Припомнил тягостное для него признание Янки о том, что ее сердце занято другим, и добрые мысли совсем покинули его. И солнце уже мешало: проку от него почти нет, только слепит очи; и мороз не бодрил, но стягивал кожу на лице и студил ноги; и Буй плелся еле-еле, будто не ратный конь, а мерин ратайный.
Его, славного и удалого, коего весь Владимир славил, отвергли. И кто отверг, и ради кого отвергли? – да ради какого-нибудь вонючего смерда. Неужто он так низко пал с высокой, создаваемой с безжалостным усердием веками житейской лестницы? Неужто не подняться ему вновь?
Но взыграли самолюбие и упрямство. Василько вскинул голову, приосанился и чуть ли не во всю глотку закричал, поколебав застывший пропитанный солнцем и хладом воздух:
– Рано предаете меня забвению! Подождите, разнесется обо мне слава
Он спохватился: стало не по себе от мысли, что его высокомерные речи могли услышать. Осмотрелся, кругом ни души. Только Буй да обступившие реку лес, да спящая под ледовой шубой река, да взлетевшая с ближайшей ели и каркнувшая в небеса ворона, да равнодушные снега. «Что это я на весь белый свет такой ор учинил? Нечто к лицу он удалому витязю? Хорошо, что от жилья далече и никто не слыхал меня, а то был бы мне срам велик… Надобно не потрясать воздух криканием, а поисправиться, духом взбодриться. С Янкой же впредь лукавить нужно: где лаской обойтись, где слегка попенять, а где и постегать маленько, чтобы видела во мне господина души своей и чтобы пожалела. Они, бабы, горазды жалеть», – рассудил Василько.
По мере того как Василько отдалялся от села, уже другие мысли овладели им. Янка, Пургас и чувства, связанные с рабой, – все это отхлынуло перед волнующим ожиданием встречи с Москвой.
Он приближался к городу, в котором впервые увидел белый свет. С Москвой у него были связаны первые проблески памяти, первые запахи, радости и печали. Из Москвы его погнали на рать жестокосердные бояре. Он чудом не отведал каленой стрелы и острого меча, познал бедовый мир, окреп, дослужился до свободы и жил себе не тужил без родного города, как и город обходился без него.
Но если Москве не было никакого дела до удальца, то Василька все чаще била кистенем тоска: внезапно нахлынет, вызывая душевную смуту, и нестерпимо захочется бросить все и прогуляться по знакомым улочкам, взойти на заборала, насладиться земными красотами, затем вдохнуть тепло родной избы, пройтись по полузабытому подворью.
К удивлению Василька, первая после длительной размолвки встреча с Москвой оказалась обыденной. Город принял его равнодушно; он как бы жил своей жизнью и не встрепенулся, по-отечески не возрадовался, когда узнал былого воспитанника. А может, не узнал вовсе либо сам воспитанник оказался суетливым, все торопился, не желая растравлять черствую душу.
Москва же обросла подворьями, расползлась вдоль реки и от реки. Кремник почернел и стал казаться ниже, лес подле посада поредел, попятился, и церквей заметно прибавилось, и монастыри обложили предградие, как ловцы медвежью берлогу.

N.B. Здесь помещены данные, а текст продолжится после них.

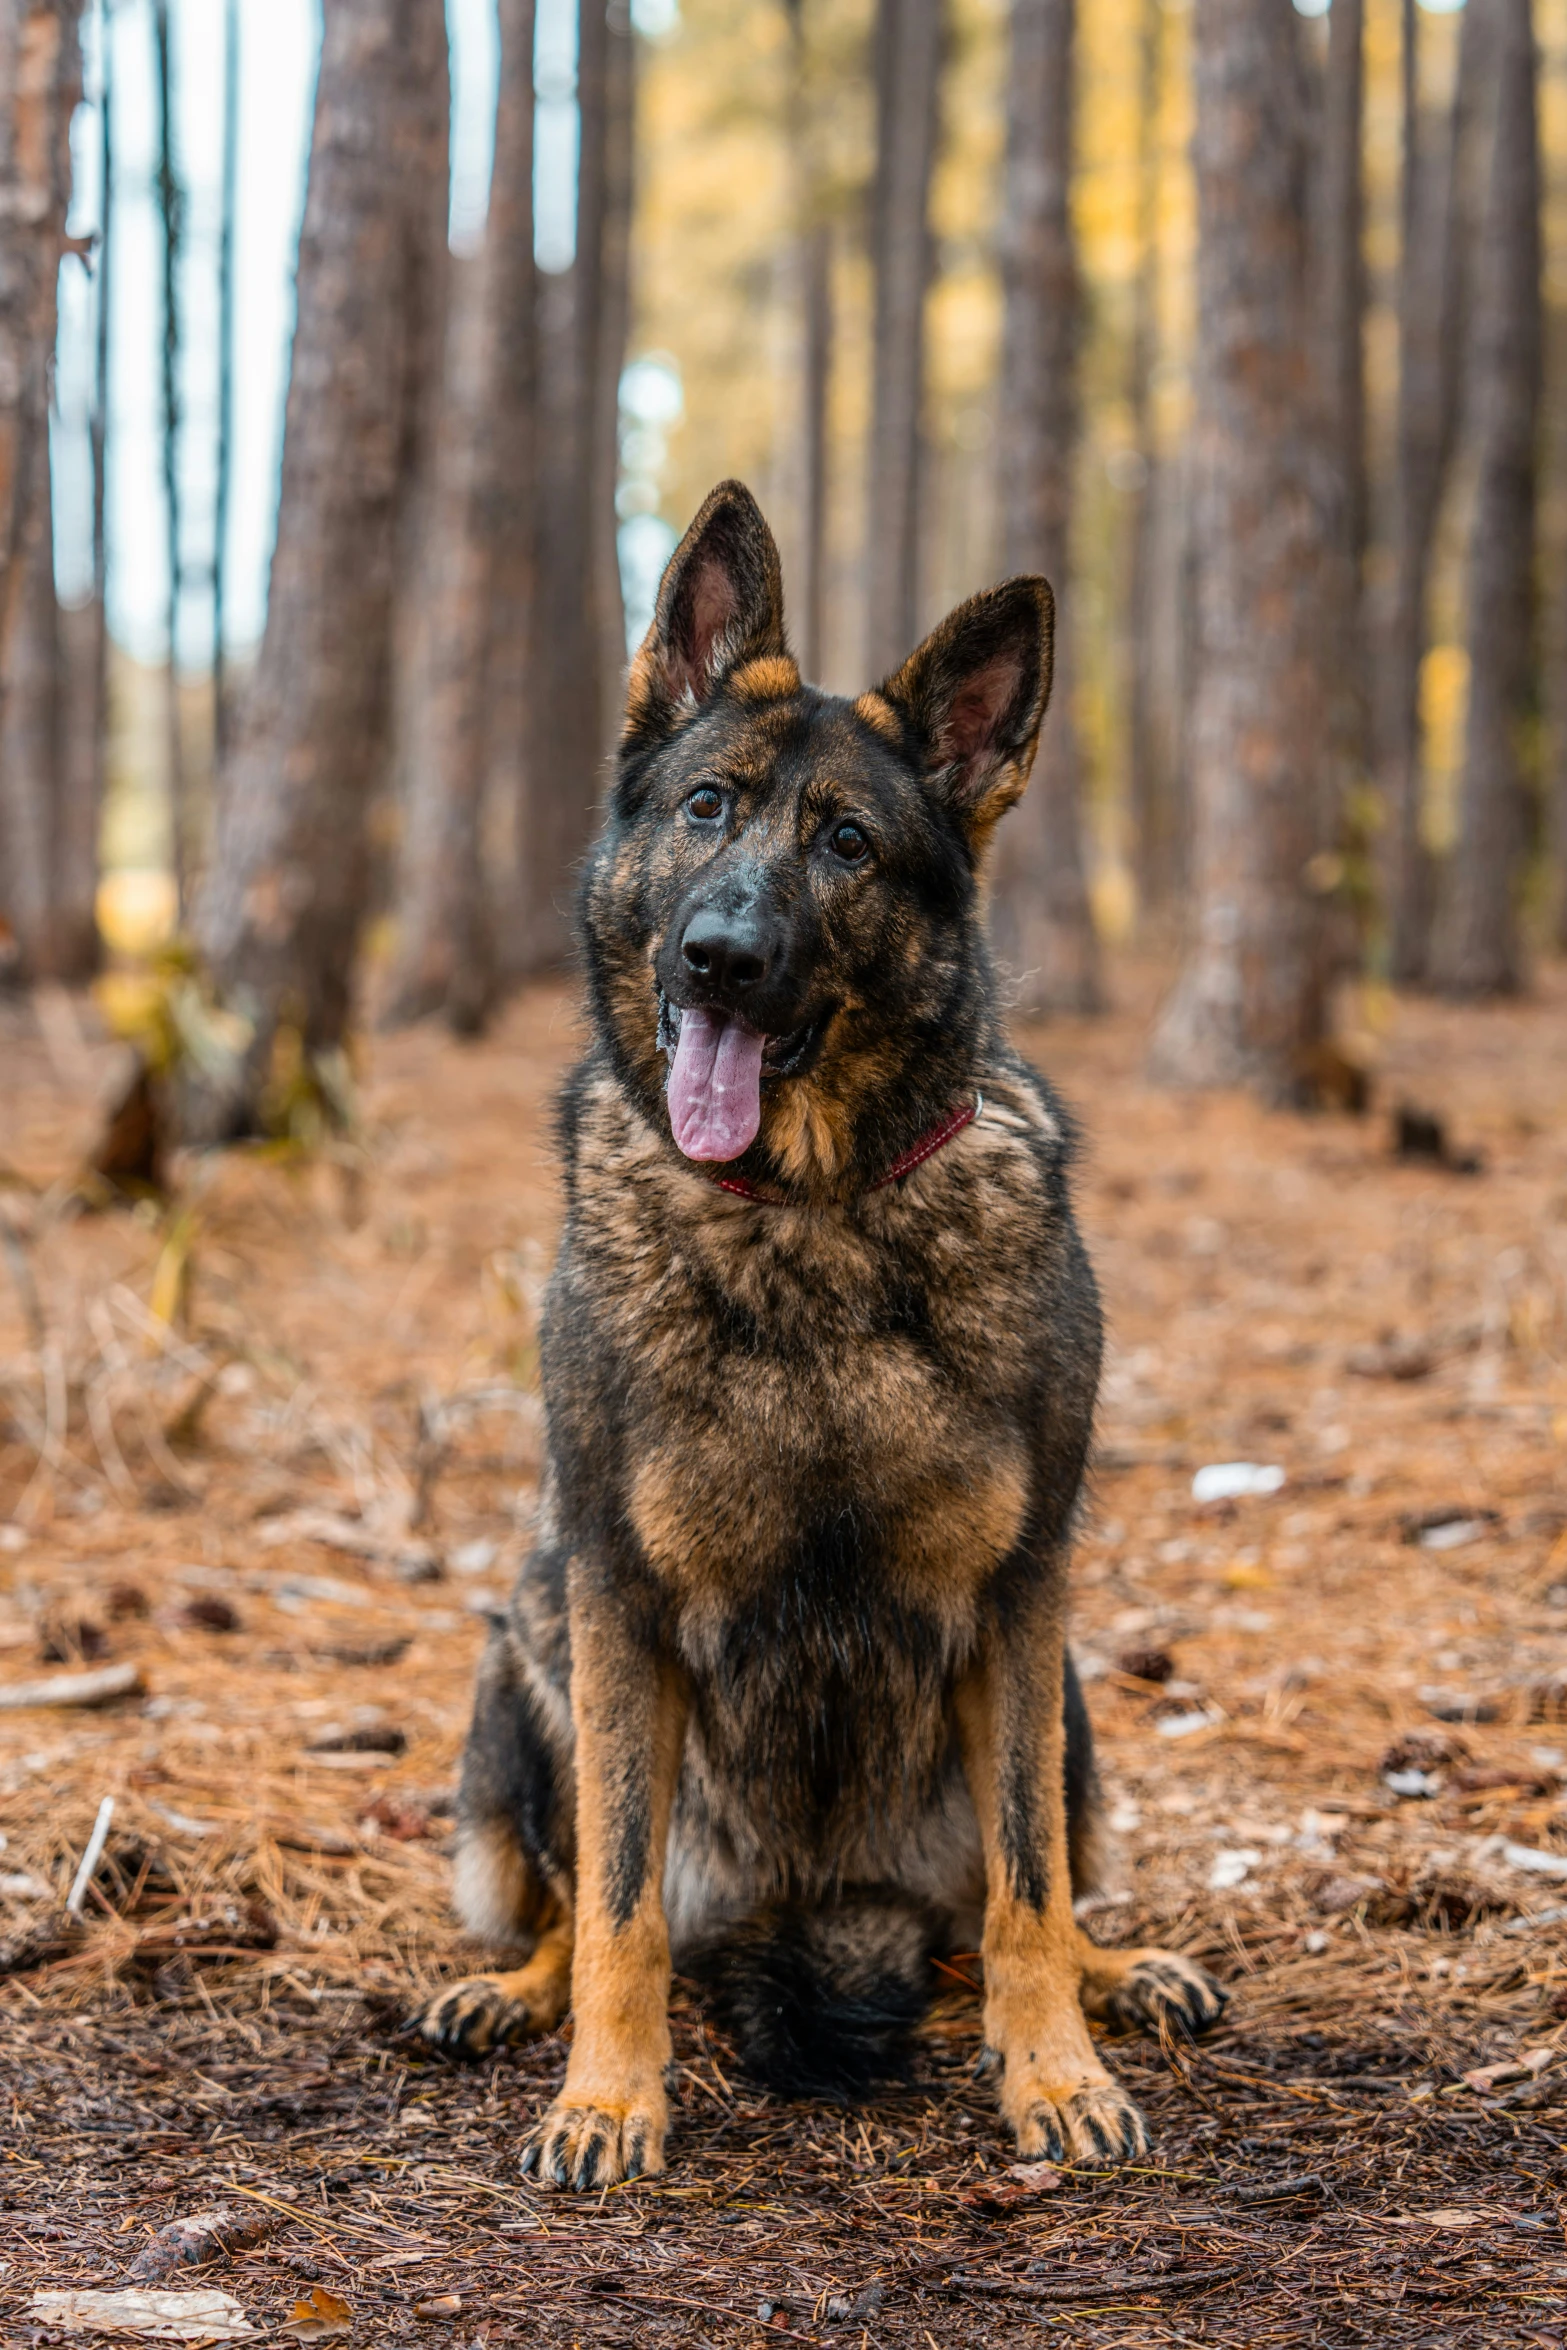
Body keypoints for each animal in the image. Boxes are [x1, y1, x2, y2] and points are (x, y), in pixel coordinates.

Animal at [415, 477, 1221, 2180]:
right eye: (705, 809)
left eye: (847, 841)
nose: (717, 954)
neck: (808, 1218)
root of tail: (819, 1910)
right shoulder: (616, 1591)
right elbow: (622, 1903)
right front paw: (607, 2092)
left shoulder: (1019, 1590)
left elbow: (1029, 1879)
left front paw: (1052, 2070)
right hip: (524, 1656)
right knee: (574, 1898)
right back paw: (509, 1993)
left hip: (1060, 1686)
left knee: (1007, 1900)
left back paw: (1116, 1970)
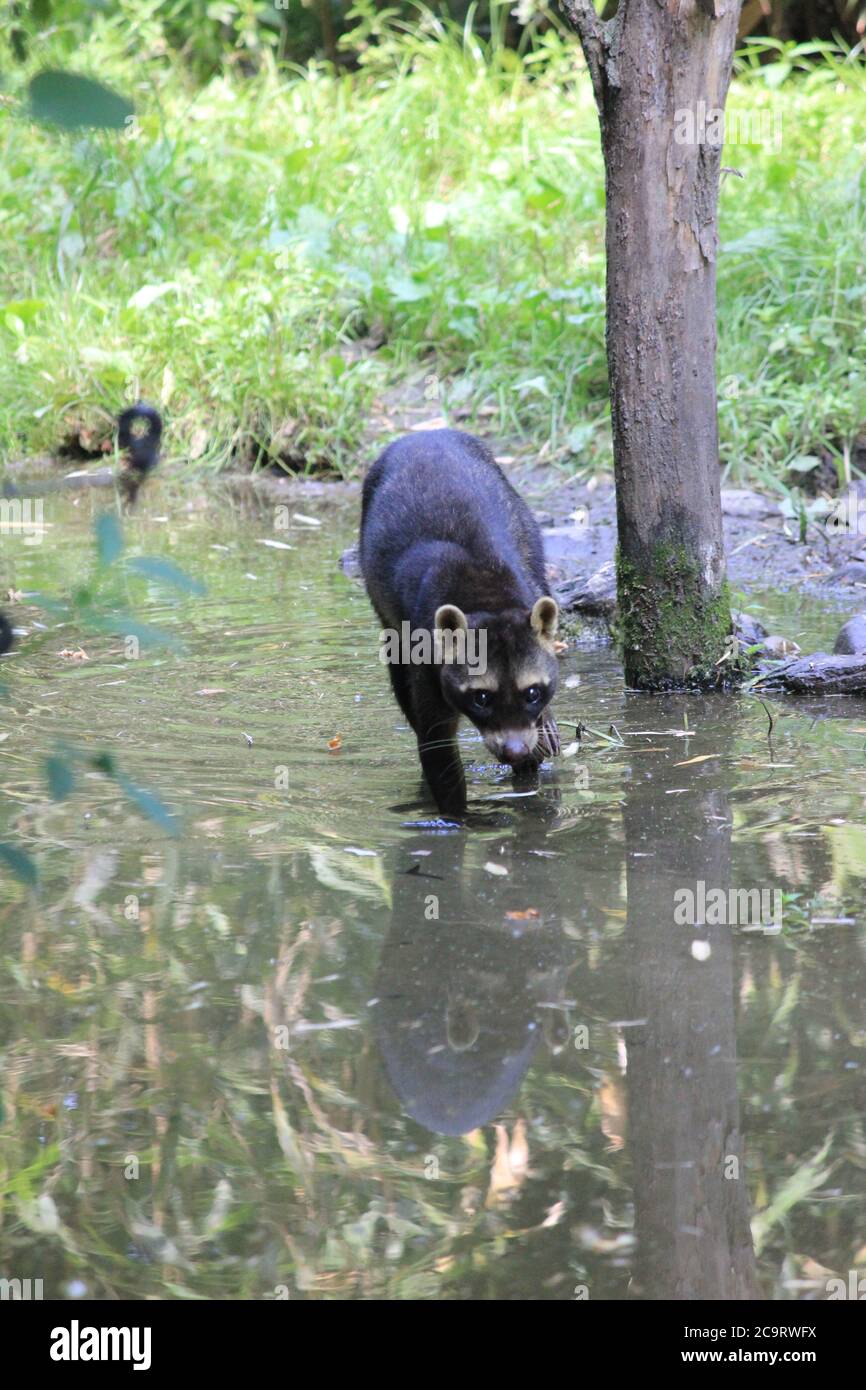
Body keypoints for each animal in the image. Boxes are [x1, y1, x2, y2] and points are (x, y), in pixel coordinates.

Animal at [361, 425, 558, 811]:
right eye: (481, 697)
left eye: (532, 692)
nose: (514, 751)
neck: (486, 596)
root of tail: (425, 433)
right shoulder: (426, 653)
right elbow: (436, 745)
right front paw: (456, 819)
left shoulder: (529, 583)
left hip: (524, 520)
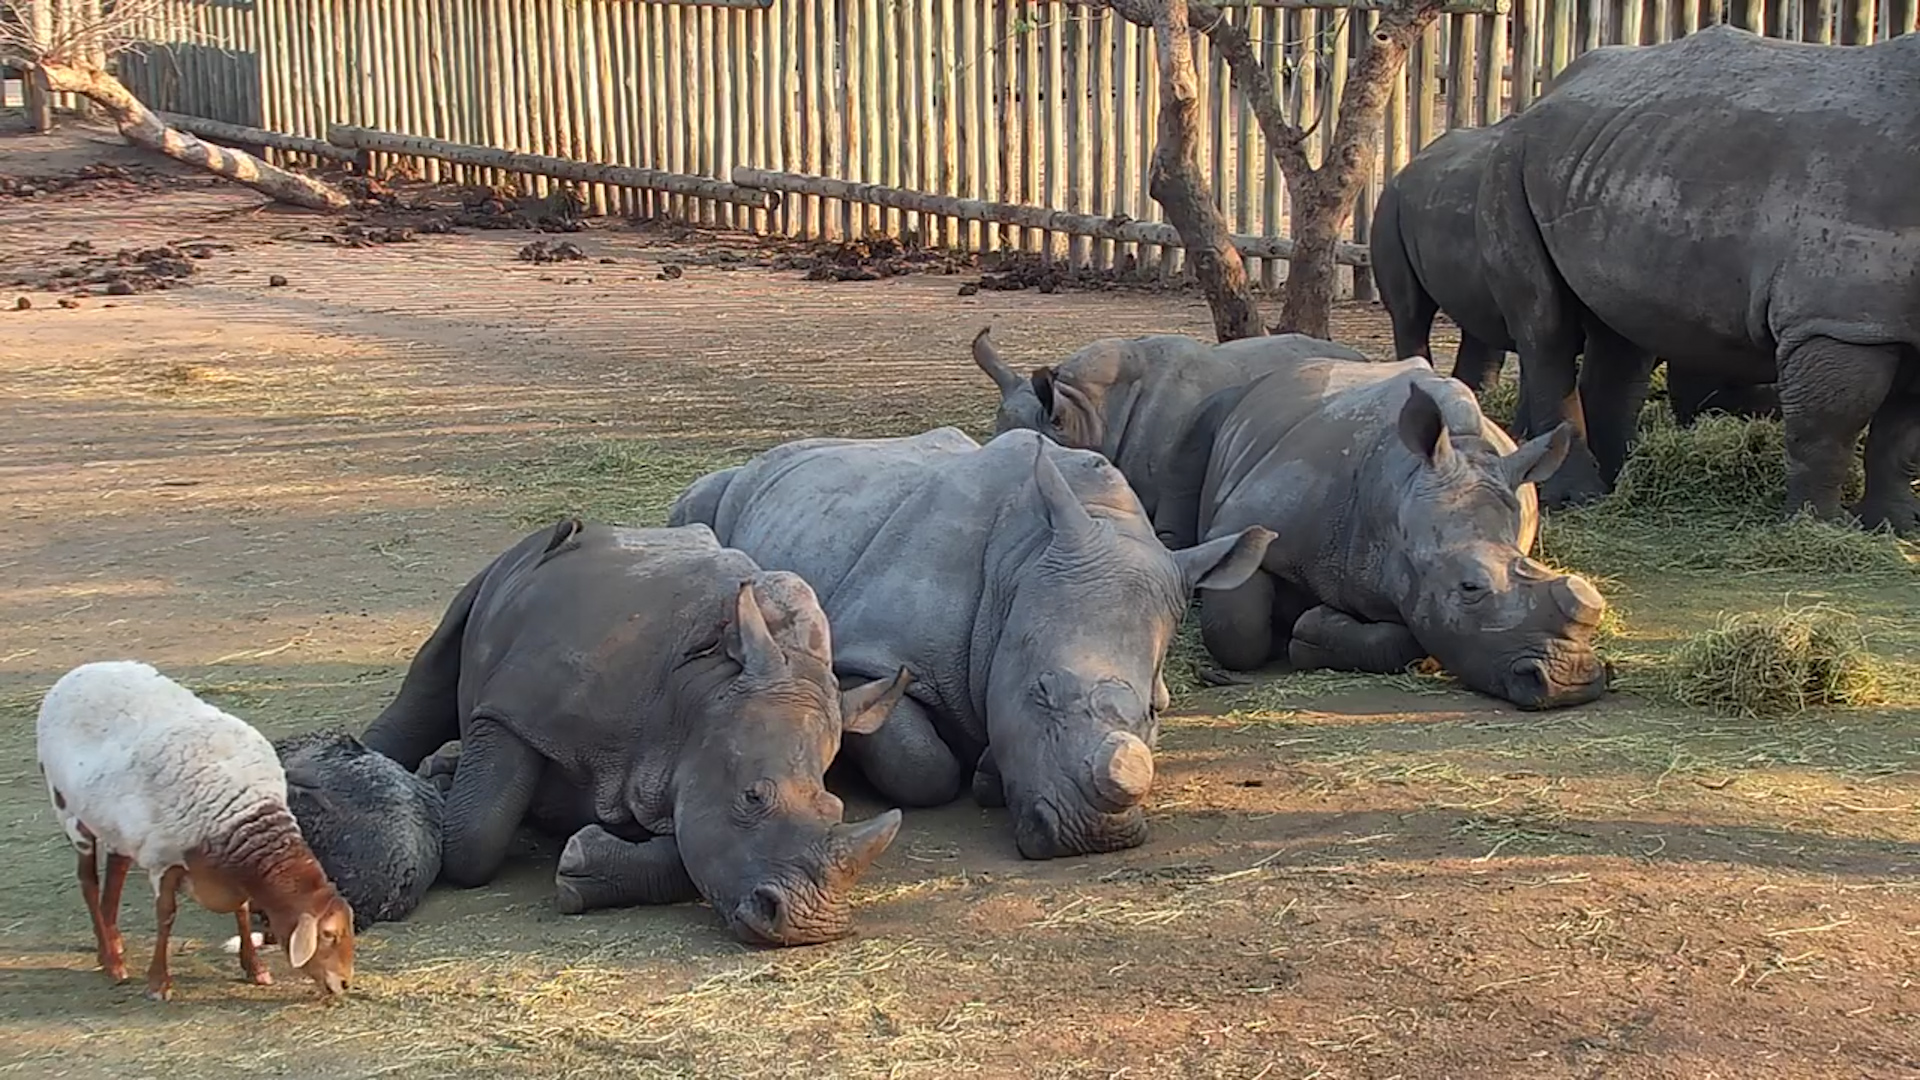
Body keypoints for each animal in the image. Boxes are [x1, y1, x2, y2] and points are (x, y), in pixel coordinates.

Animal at [35, 659, 356, 1002]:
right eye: (328, 934)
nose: (344, 983)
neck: (241, 817)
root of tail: (83, 670)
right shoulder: (163, 860)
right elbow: (166, 915)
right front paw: (159, 983)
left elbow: (242, 910)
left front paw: (255, 969)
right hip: (67, 808)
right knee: (89, 882)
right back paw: (112, 961)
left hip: (117, 827)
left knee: (115, 877)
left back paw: (114, 945)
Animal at [358, 519, 913, 947]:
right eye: (752, 797)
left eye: (837, 809)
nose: (809, 925)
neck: (701, 691)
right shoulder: (514, 710)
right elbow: (475, 835)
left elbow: (690, 853)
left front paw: (580, 863)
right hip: (511, 562)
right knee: (433, 672)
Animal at [668, 427, 1274, 860]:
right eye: (1042, 690)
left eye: (1156, 711)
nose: (1094, 837)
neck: (1022, 562)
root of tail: (766, 456)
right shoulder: (866, 658)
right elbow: (922, 765)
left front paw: (988, 771)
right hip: (720, 494)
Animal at [1164, 355, 1611, 711]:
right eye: (1469, 588)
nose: (1569, 681)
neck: (1397, 496)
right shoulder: (1247, 520)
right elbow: (1236, 629)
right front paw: (1282, 633)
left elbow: (1414, 637)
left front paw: (1310, 629)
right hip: (1234, 400)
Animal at [1475, 26, 1920, 529]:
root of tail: (1542, 96)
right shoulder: (1837, 320)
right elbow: (1829, 427)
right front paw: (1818, 526)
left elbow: (1902, 439)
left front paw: (1896, 525)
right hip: (1510, 162)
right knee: (1546, 327)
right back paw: (1578, 497)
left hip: (1611, 158)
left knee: (1622, 333)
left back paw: (1620, 483)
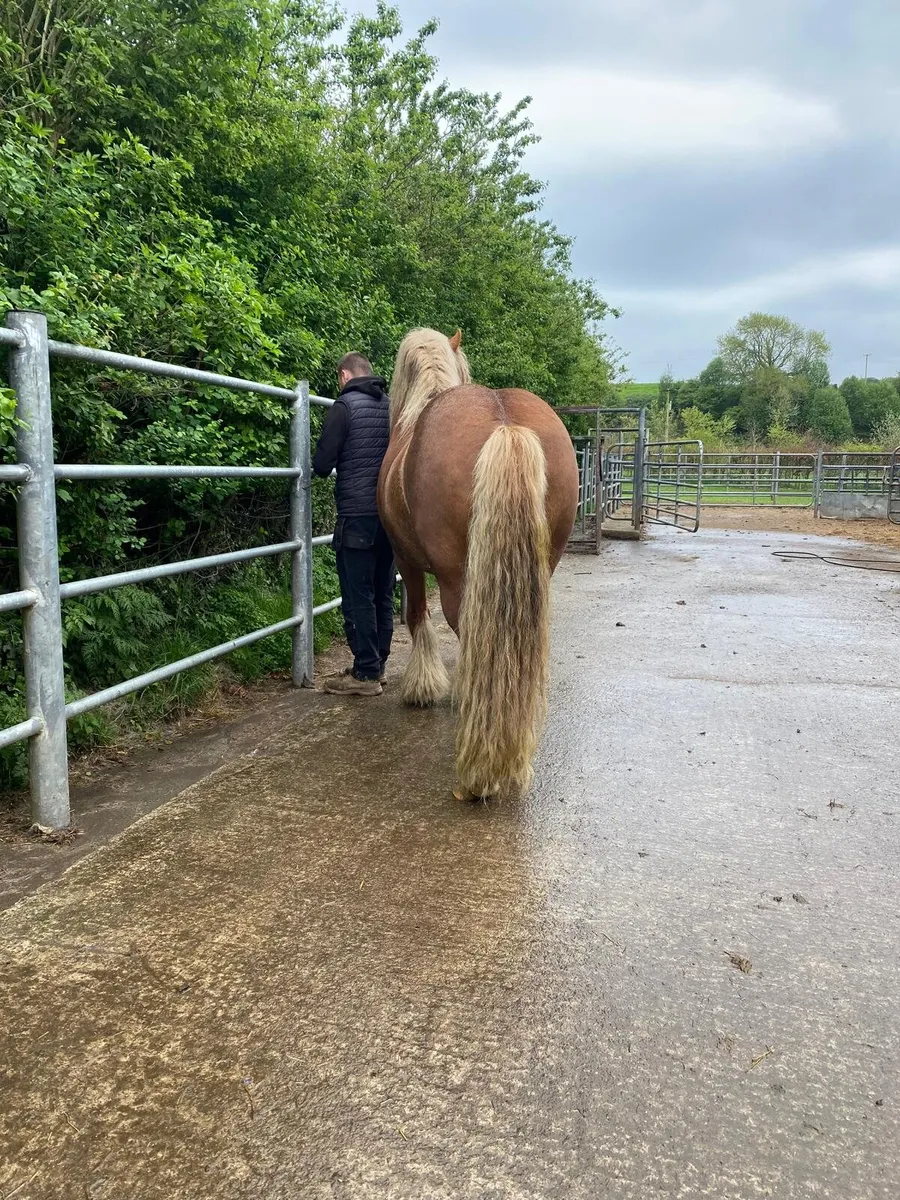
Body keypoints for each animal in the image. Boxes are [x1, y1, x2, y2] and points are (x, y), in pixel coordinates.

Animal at [377, 327, 579, 799]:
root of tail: (505, 423)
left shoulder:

Особенно прискорбной оказалась для Василька последняя встреча с Москвой. Лил нудный моросящий дождь. Было так сыро, грязно и мрачно, так горько на душе, оттого что почти в одночасье потерял и мать, и службишку, так не хотелось видеться с сестрой и выслушивать ее упреки за почившую в одиночестве мать, отвечать на огорчавшие расспросы знакомых и внимать их подчас равнодушным, сожалеющим речам, что он проехал через город, не остановившись.
А мать будто присутствовала на улочках Москвы. В каждой встречной пожилой женщине ему чудилась она, каждое знакомое подворье, церквушка напоминали о том, что она была, но отныне ее нет и никогда не будет. Оттого он не только еще острее ощущал потерю любящего и печалующего человека, но с душевной ноющей болью понимал, что оборвалась так мало ценимая связь с родиной, что теперь все будет в Москве не так, как ранее и как ему хотелось; останется память, но исчезнет уверенность, что он в Москве свой, что всегда найдется угол, где его накормят, обогреют и утешат и где он на миг может окунуться в безмятежную веселую сторонушку, величаемую детством.